163 N.C. 186 reversed.
The facts, which involve the validity of a judgment for personal injuries based on the Employers' Liability Act of 1908, are stated in the opinion.
MR. JUSTICE HOLMES delivered the opinion of the Court.
The plaintiff (defendant in error) was a fireman employed by the defendant. On October 5, 1907, he was injured by its negligence while working upon a train running from South Carolina to North Carolina. He brought this
action on January 7, 1910, and judgment was ordered for a certain sum by the supreme court of the state. 163 N.C. 186. The supreme court assumed that the case was governed by the act of April 22, 1908, c. 149, 35 Stat. 65. Two errors are assigned. First, in holding that statute applicable to the cause of action, and second, in allowing a recovery under it in an action begun more than two years after the cause of action accrued. Id., § 6. The case was not argued in this Court on behalf of the defendant in error, but we gather from the record in the opinion that, while at the trial, the railroad, upon issues not before us, insisted that the federal statute was not applicable, the contrary was admitted before the supreme court, so that, although the admission seems to have been made with the second question only in view, the first point would appear not to have been drawn to the attention of either court, and there was no discussion of how the case would stand apart from the act. The second objection was met by deciding that the limitation of two years imposed by § 6 could not be relied upon for want of a plea setting it up.

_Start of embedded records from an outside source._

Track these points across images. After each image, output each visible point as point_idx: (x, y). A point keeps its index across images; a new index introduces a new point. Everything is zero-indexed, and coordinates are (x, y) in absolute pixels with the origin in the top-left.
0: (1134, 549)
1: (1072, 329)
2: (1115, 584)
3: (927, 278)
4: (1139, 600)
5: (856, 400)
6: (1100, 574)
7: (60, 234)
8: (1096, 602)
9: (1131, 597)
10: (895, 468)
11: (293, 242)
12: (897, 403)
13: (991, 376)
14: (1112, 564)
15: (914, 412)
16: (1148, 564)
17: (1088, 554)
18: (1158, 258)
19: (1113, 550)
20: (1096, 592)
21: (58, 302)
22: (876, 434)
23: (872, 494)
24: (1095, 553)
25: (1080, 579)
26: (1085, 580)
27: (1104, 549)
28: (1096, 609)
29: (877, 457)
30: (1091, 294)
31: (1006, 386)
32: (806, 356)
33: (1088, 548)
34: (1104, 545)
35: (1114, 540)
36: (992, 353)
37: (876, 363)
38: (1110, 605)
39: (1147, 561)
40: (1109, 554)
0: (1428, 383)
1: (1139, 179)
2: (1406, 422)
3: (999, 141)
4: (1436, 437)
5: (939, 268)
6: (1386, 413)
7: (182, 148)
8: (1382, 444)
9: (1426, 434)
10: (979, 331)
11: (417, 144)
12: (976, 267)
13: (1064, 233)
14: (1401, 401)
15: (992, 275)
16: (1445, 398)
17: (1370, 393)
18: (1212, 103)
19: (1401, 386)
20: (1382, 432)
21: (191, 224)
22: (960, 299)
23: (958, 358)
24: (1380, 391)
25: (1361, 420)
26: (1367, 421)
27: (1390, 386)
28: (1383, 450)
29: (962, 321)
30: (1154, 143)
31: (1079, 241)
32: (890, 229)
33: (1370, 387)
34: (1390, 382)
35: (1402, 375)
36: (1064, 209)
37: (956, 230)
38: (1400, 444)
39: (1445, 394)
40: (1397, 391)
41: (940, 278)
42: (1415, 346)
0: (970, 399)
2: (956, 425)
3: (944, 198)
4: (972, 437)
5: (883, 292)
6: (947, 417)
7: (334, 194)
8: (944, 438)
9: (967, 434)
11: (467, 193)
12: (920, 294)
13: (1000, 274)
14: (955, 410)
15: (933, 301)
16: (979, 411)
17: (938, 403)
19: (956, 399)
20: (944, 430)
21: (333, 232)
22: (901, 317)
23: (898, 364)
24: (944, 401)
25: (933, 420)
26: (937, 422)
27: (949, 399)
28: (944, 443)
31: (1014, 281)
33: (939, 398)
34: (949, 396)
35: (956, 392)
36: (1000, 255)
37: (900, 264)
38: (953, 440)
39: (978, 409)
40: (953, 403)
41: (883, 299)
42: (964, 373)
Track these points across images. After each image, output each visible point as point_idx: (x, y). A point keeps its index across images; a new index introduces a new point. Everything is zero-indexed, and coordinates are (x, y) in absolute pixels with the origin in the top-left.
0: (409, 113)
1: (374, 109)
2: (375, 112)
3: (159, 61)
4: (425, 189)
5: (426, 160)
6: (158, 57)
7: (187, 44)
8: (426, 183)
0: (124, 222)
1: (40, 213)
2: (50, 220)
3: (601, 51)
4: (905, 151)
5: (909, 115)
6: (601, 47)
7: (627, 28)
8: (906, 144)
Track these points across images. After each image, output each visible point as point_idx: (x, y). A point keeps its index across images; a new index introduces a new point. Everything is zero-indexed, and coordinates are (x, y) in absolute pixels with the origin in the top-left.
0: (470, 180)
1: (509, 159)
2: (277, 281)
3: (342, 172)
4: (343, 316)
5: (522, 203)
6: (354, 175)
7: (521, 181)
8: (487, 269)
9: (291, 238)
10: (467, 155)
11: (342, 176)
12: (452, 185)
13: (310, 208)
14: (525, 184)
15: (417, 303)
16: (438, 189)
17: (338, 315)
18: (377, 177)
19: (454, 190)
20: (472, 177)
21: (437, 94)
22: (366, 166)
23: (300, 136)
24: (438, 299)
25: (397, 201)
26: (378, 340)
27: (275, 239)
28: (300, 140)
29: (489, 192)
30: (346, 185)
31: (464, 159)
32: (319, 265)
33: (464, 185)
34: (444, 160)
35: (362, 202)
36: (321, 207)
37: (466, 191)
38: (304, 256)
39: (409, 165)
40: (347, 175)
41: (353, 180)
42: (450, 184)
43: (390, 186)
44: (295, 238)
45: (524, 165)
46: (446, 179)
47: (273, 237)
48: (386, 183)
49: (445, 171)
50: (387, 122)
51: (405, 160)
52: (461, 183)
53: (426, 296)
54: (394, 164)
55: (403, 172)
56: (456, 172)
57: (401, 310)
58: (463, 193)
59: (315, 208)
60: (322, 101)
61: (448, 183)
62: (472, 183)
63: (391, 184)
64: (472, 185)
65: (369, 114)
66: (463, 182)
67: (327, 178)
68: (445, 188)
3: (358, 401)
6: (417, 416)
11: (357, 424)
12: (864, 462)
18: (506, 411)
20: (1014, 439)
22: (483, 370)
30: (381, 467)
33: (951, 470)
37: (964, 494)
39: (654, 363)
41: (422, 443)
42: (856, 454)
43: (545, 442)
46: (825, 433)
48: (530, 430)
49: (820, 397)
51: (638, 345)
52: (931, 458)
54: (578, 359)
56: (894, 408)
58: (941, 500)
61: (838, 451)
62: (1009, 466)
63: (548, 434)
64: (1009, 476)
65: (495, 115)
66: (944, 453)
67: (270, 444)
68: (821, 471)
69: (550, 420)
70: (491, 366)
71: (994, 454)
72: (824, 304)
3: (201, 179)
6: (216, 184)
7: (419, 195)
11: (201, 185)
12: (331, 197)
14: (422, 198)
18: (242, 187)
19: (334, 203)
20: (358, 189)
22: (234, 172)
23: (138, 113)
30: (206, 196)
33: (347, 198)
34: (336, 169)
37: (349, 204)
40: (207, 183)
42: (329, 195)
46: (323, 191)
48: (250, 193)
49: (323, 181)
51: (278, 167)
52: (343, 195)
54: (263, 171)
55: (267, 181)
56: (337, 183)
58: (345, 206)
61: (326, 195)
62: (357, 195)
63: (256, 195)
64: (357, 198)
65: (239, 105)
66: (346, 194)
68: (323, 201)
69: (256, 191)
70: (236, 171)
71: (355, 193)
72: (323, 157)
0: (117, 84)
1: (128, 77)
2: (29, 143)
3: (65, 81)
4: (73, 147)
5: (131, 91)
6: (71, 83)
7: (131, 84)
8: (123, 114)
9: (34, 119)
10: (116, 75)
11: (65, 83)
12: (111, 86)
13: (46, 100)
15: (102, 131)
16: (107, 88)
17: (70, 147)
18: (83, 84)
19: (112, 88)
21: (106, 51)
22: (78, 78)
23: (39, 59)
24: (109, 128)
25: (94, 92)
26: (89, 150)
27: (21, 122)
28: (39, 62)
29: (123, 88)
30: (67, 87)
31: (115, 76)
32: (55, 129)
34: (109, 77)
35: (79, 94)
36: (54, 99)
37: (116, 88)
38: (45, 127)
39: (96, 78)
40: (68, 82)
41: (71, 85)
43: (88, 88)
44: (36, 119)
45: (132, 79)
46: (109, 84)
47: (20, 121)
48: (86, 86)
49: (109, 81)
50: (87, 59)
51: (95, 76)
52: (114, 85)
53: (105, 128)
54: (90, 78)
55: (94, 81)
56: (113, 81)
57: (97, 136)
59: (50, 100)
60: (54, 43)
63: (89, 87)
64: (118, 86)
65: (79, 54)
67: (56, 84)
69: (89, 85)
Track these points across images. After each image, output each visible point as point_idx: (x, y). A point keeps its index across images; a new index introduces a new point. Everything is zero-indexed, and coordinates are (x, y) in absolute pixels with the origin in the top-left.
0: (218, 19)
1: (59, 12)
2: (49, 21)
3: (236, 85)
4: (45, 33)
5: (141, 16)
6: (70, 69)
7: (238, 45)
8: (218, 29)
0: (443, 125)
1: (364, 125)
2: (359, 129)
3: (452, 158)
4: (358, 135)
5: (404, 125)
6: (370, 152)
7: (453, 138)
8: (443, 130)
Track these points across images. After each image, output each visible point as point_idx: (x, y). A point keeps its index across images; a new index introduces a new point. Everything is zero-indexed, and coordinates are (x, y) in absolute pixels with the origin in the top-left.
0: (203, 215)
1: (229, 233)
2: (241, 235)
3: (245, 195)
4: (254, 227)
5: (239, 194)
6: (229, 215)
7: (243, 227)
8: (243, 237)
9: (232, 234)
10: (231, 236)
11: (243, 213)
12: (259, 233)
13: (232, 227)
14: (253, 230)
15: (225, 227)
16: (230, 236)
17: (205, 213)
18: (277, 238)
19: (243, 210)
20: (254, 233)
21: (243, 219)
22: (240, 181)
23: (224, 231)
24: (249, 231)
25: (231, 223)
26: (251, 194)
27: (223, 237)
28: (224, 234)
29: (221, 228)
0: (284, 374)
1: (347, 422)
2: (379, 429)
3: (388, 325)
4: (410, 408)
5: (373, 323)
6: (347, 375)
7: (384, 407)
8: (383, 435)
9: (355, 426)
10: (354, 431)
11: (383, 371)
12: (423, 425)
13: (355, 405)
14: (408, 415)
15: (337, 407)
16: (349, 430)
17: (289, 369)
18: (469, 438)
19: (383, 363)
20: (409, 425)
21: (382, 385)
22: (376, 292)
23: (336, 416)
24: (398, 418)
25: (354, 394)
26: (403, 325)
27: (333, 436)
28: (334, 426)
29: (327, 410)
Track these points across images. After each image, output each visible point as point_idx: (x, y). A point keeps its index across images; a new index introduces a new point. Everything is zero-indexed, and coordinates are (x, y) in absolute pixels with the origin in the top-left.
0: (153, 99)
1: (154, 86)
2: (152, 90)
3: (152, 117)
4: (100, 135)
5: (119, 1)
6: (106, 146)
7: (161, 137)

It would seem a miscarriage of justice if the plaintiff should recover upon a statute that did not govern the case, in a suit that the same act declared too late to be maintained. A right may be waived or lost by a failure to assert it at the proper time (Burnet v. Desmornes, 226 U. S. 145), but when a party has meant to insist on all the rights it might have, such a result would be unusual and extreme. The record shows a case to which the Act of 1908 did not apply, Winfree v. Northern Pacific Ry., 227 U. S. 296, and which the earlier Act of 1906 probably could not affect. Employers' Liability Cases, 207 U. S. 463, 207 U. S. 489. It also shows that the action was brought too late, and that the defendant insisted upon that point, although it had not pleaded what was apparent on the allegations of the declaration and the admissions of the answer.
In dealing with the enactments of a paramount authority, such as Congress is, within its sphere, over the states, we are not to be curious in nomenclature if Congress has made its will plain, nor to allow substantive rights to be impaired under the name of procedure. Central Vermont Railway v. White, 238 U. S. 507, 238 U. S. 511. But, irrespective of the fact that the act of Congress is paramount, when a law that is relied on as a source of an obligation in tort sets a limit to the existence of what it creates, other jurisdictions naturally have been disinclined to press the obligation farther. Davis v. Mills, 194 U. S. 451, 194 U. S. 454; The Harrisburg, 119 U. S. 199. There may be special reasons for regarding such obligations imposed upon railroads by the statutes of the United States as so limited. Phillips Co. v. Grand Trunk Western Ry. Co., 236 U. S. 662, 236 U. S. 667. At all events, the act of Congress creates the only obligation that has existed since its enactment in a case like this, whatever similar ones formerly may have been found under local law emanating from a different source. Winfree v. Northern Pacific Ry., 227 U. S. 296, 227 U. S. 302. If it be available in a state court to found a right, and the record shows a lapse of time after which the act says that no action shall be maintained, the action must fail in the courts of a state as in those of the United States.
The ground that we have stated is sufficient for the reversal of the judgment so far as it proceeds upon the Act of 1908, and therefore we are relieved from the necessity of deciding whether the record is in such shape that the even more fundamental objection to the application of the act cannot be considered by this Court.